▶ EXERCISE A
Copy the rows in Block 1 line for line, exactly as they read. Leave out the pictures.
===============
A whole range of complex systems problems defy attempts to be predictably modeled. These are typically problems categorized by nonlinearity, emergence, adaptation, interdependence and feedback loops between agents. The resulting “black swan events” are by definition not reflected in existing patterns and historical data, and are therefore missed entirely.
No systems exist in true isolation — all are part of our complex real world — and as such all business, policy, and human problems are ultimately problems of understanding complex systems. Smart abstraction enables us to discount most of the extraneous world, most of the time, but it’s hard to know what might be interesting when, and under which circumstances.
In some systems this doesn’t matter, but in answering other questions like how we can contribute to a more stable economy or good foreign relations, they can be matters of life and death. In order to fully understand these high-impact, critical-risk problems, we need to generatively search the space around them based on the observable dynamics of those systems. Pattern recognition and analysis of historical outputs alone are good for cheap base-casing, but provide little understanding of problems’ tails.
Because the space around problems representing all possible configurations of the world is so much greater than the historical space in which problems have been observed, there is a temptation to sometimes write off proper scientific simulation as infeasible. But simulation properly used doesn’t seek to simulate every possible version of the world that might ever occur (infinite, of course) — but rather help its users understand which versions are likely to occur, and bring attention to possible novel scenarios which might not previously have occurred to human analysts alone due to their emergent nature.
Crises like the 07/08 financial crash became disasters precisely because decision-makers didn’t understand or account for the underlying dynamics of complex systems — in this case the economy. Well-intentioned pieces of regulation such as Basel II put in place capital reserve requirements, which when combined with mark-to-market accounting practices led to asset fire sales, with market participants forced to sell into declining markets, deepening the trough.
While historical and present value data can be used to pre-populate and backtest agent-based models; it’s not required to construct ABMs, which opens the door to explicit formal modeling in a wide variety of domains where machine learning cannot be readily applied today.
Moreover, simulations combine the benefits of formal modelling with the richness of qualitative description, making them highly explainable and easy to understand by humans. In contrast to often black-box models, agent-based simulations are inherently inspectable and users can step through time to see exactly how outcomes are arrived at, and what factors contribute.
So why then do they remain so unspoken about, unappreciated and underutilized?
Simulations are time-consuming and costly to build, as well as expensive to maintain, run and support. They require knowledge of specialist tools, frameworks, and even weird proprietary programming languages. The resulting simulations are often not particularly portable or repurposeable, and where simulation logic is the product of conjecture or lacks calibration, this can lead to a false sense of confidence or security which may compound existing poor decision-making.
Although simulations claim prominent users across the worlds of supply chain, manufacturing, finance, defense, and more, market-leading agent-based modeling software packages today run north of $10k+/user/year, and are based on dated technologies and paradigms which don’t lend themselves well to distributed computation at real scale. Their user interfaces haven’t been touched since the 1990s, the developer experience they offer are equally dated, they don’t run in the browser at all, they can’t be used on mobile devices, and users often need to deploy special software just to access them.
===============
▶ EXERCISE B
Answer these questions from the passage on simulation:
(i) Which regulation put capital reserve requirements in place?
(ii) Besides specialist tools, what do simulations require knowledge of?
(iii) Since what decade have the user interfaces of leading agent-based modeling packages gone untouched?
===============
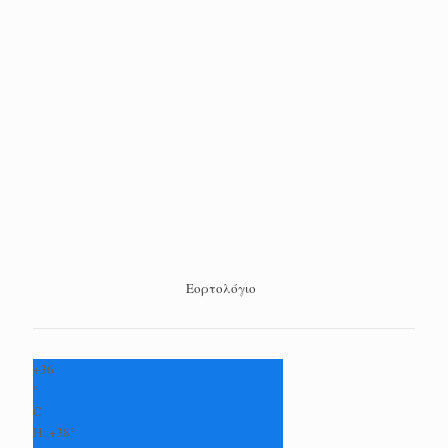
Εορτολόγιο
+
36
°
C
H:
+
38°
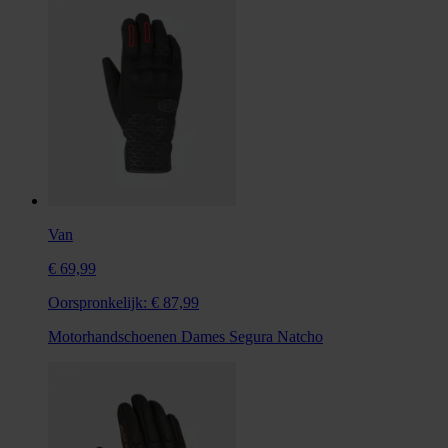
Van
€ 69,99
Oorspronkelijk:
€ 87,99
Motorhandschoenen Dames Segura Natcho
===============
▶ ANSWER AREA A
Εορτολόγιο
+
36
°
C
H:
+
38°
Van
€ 69,99
Oorspronkelijk:
€ 87,99
Motorhandschoenen Dames Segura Natcho

▶ ANSWER AREA B
(i) Basel II
(ii) Frameworks and weird proprietary programming languages
(iii) The 1990s